Heizkraftwerk Lausward in Düsseldorf

15 Prozent des in Deutschland verbrauchten Stroms werden in Gaskraftwerken produziert. Viele der Kraftwerke stellen auch Wärme bereit.


(Foto: motion press)

Berlin Das Bundeswirtschaftsministerium will mit einer Abschaltung von Gaskraftwerken auf Engpässe in der Gasversorgung reagieren.
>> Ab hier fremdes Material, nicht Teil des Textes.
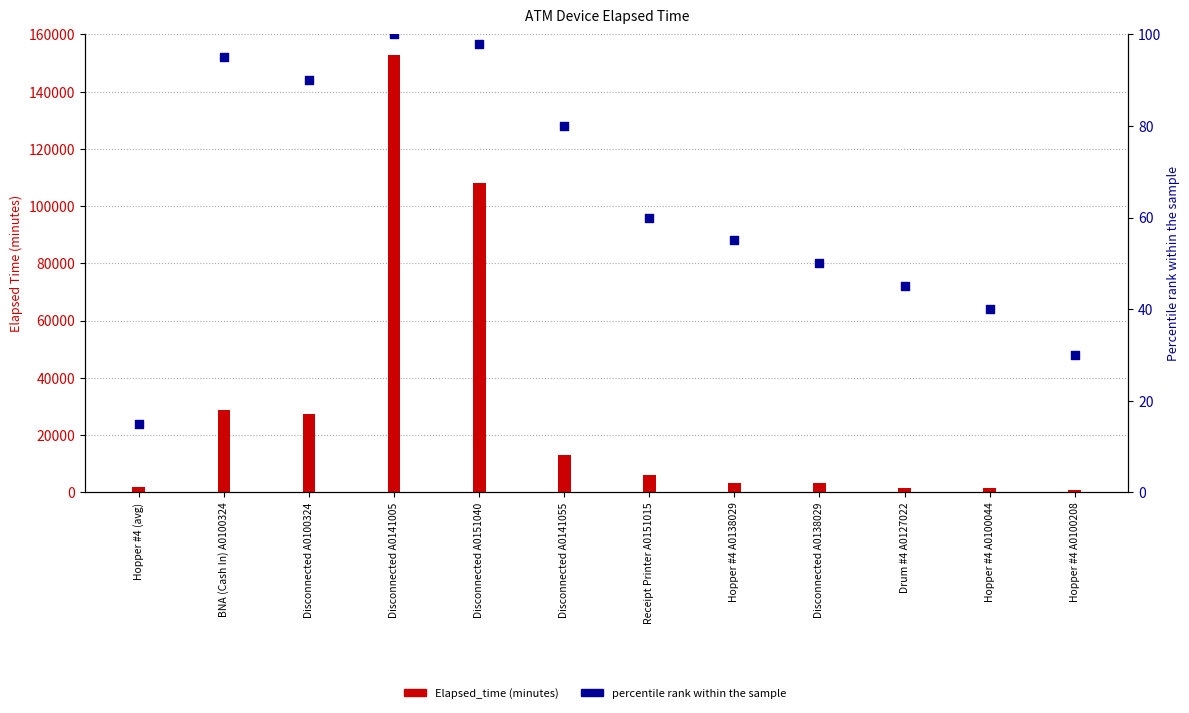

What is the total value across all series at Drum #4 A0127022?

1455.0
Die Foundation dafür wird mit einem Gesetz gelegt, das das Ministerium von Minister Robert Habeck (Grüne) am Dienstag in die Ressortabstimmung gegeben hat.

Das Gesetz umfasst verschiedene Regelungen für den Fall einer „drohenden Gasmangellage“. Dazu zählt eine Verordnungsermächtigung, mit der der Einsatz von Gaskraftwerken für die Dauer von maximal sechs Monaten mit einem sogenannten Malus belegt werden kann.

Dieser Malus führe dazu, „dass Gaskraftwerke im Regelfall nicht mehr wirtschaftlich sind und deshalb nicht mehr betrieben werden“, hieß es in Regierungskreisen.

15 Prozent des Stroms werden in Gaskraftwerken erzeugt

Mit der Beschränkung des Einsatzes von Gaskraftwerken sollen die Gasvorräte geschont werden. Dahinter steht die Befürchtung, dass Russland die Belieferung mit Erdgas einschränkt oder ganz einstellt. Deutschland ist stark von russischen Erdgaslieferungen abhängig.